Because we need these things more than ever. After 9/11, we were told to resume our lives as quickly as we could, to show those who attack us that Americans can't be curbed. And sports were the battle cry of our recovery. But with coronavirus inserting a stiff-arm between us, we're being told the reverse — to abandon our habits and rituals and resist our impulse to help and hug our loved ones. So sports, more than ever, must be the cultural, connective tissue they've always been.
Perhaps no offseason in NFL history has sent more monoliths to new clubs. Philip Rivers will be heaving passes for the Indianapolis Colts. Cam Newton has no home, neither does fellow Heisman winner and top overall draft pick Jameis Winston. And perhaps the most productive wide receiver in pro football, DeAndre Hopkins, was dealt to Arizona for a bowl of soup.
Yes, it helps. All of it. It helps to wonder if the Jets, who just lost Robby Anderson, will spend their first pick (11th overall) on Oklahoma speedster CeeDee Lamb or Alabama wideout Jerry Jeudy, or if they will beef up their offensive line. This draft marks the first one in 20 years in which the Jets don't have Brady's boot on their neck. Despite their two fleeting runs to the AFC title game under Rex Ryan, this is the first time the AFC East is truly wide open.
Likewise, the Giants are remaking their team without the specter a superpower lording over their division. Big Blue is justifiably excited over Daniel Jones — or “Danny Dimes,” if you still prefer — and have a robust quartet of pass catchers (if you include tight end Evan Engram) for Jones to find. Do they grab a beefy lineman to protect Jones and block for Saquon Barkley? Or trade the fourth overall selection for more picks? And how will they adjust to these science fiction scenarios with a rookie head coach? Joe Judge may have studied at Belichick Tech, but there's no playbook for pandemics.
The timing of this virus has given the NFL a Teflon sheen.

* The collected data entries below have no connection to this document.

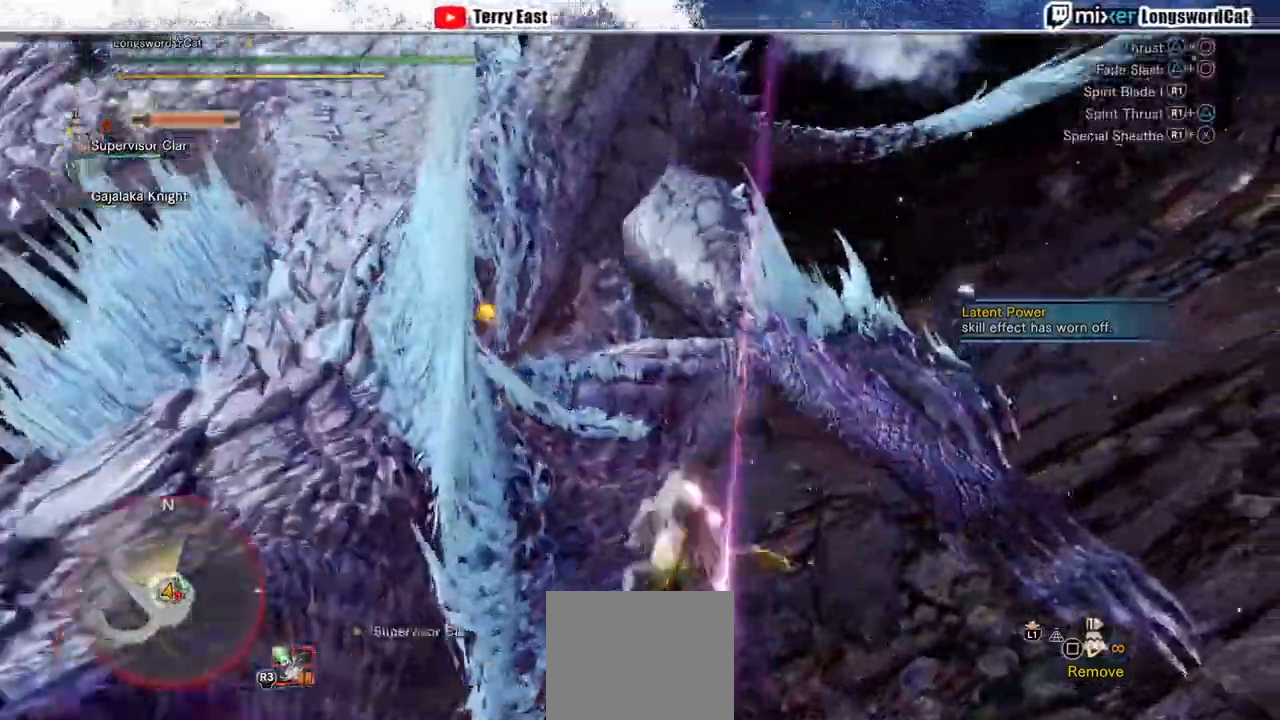
{"buttons": ["R1"], "left_stick": "center", "right_stick": "center", "events": [[133, "left_stick", "center"], [200, "R1", "up"], [267, "DPAD_LEFT", "down"], [300, "R1", "down"], [367, "R1", "up"], [400, "DPAD_LEFT", "up"], [500, "R1", "down"]]}
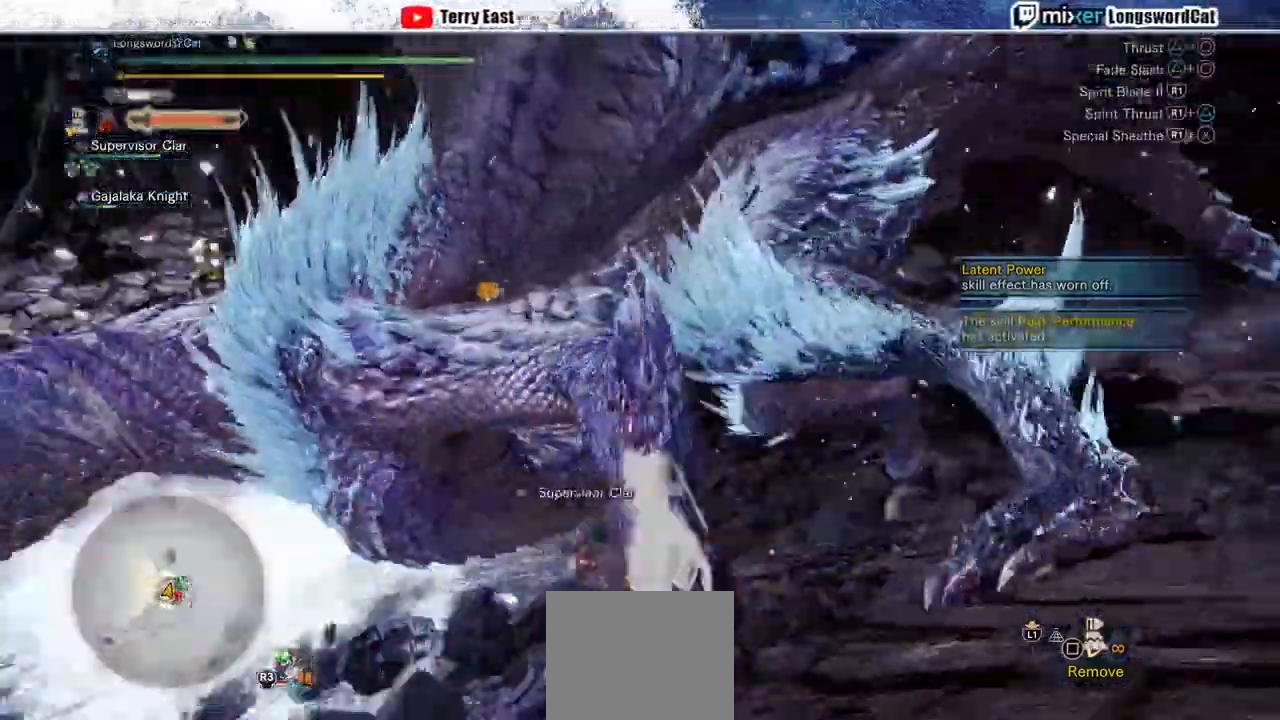
{"buttons": ["R1"], "left_stick": "center", "right_stick": "center", "events": [[67, "R1", "up"], [133, "R1", "down"], [233, "R1", "up"], [300, "R1", "down"], [400, "R1", "up"], [467, "R1", "down"]]}
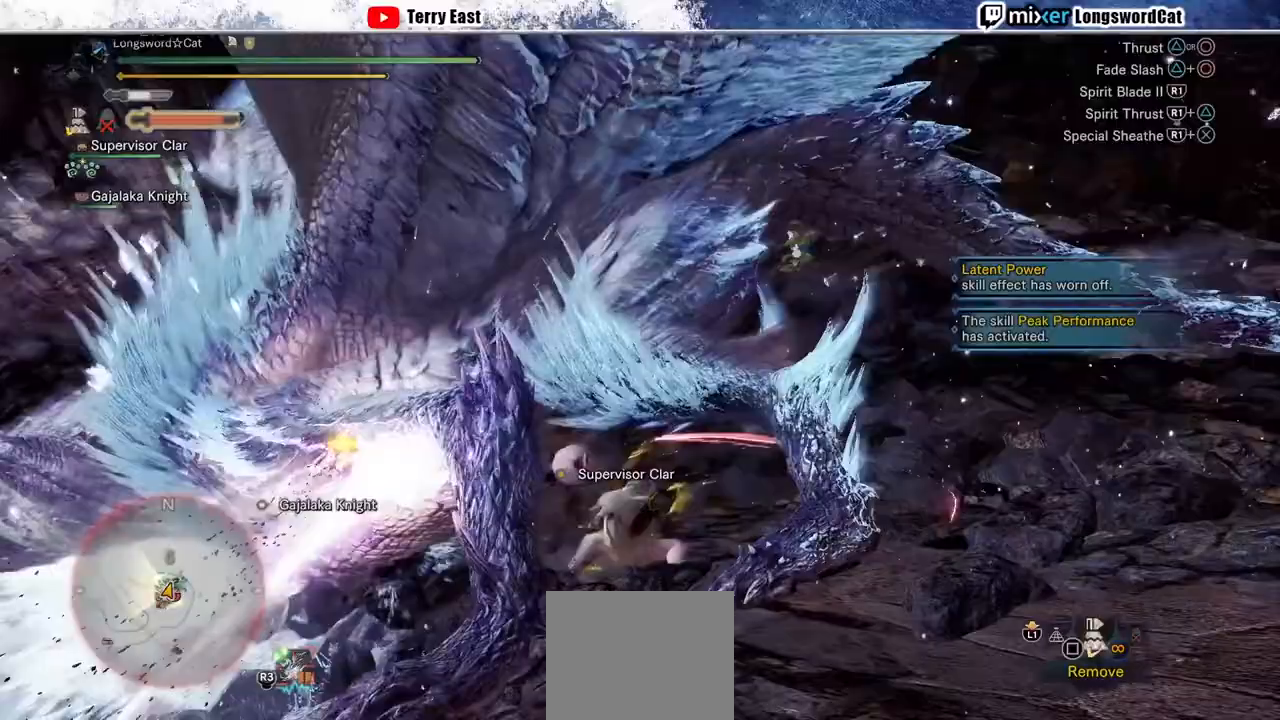
{"buttons": ["R1"], "left_stick": "center", "right_stick": "center", "events": [[33, "R1", "up"], [100, "R1", "down"], [200, "R1", "up"], [267, "R1", "down"], [367, "R1", "up"], [433, "R1", "down"]]}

Since it's the only sport that's still operating with any normalcy, we may think it's immune to the virus. Frankly, it's the random arrival of COVID-19, which happened right after the Super Bowl, that made it football friendly.
But all these deals, behind the scenes or live on a stage, act as bread crumbs for sports fans, leading us to the main meal of real seasons. The NBA, NHL and MLB will eventually take part in truncated seasons, or so we hope. But the NFL, our most robust sport, the ratings king of five networks, can remind us why it leapfrogged every other league years ago. So even a bare-bones broadcast of the NFL draft, which was slated for Las Vegas but now will be held remotely, sans the fans, can do wonders for our sporting soul.
Maybe you can't go to Sin City to take it in. But it would be a sin to cancel a primal event on the NFL calendar.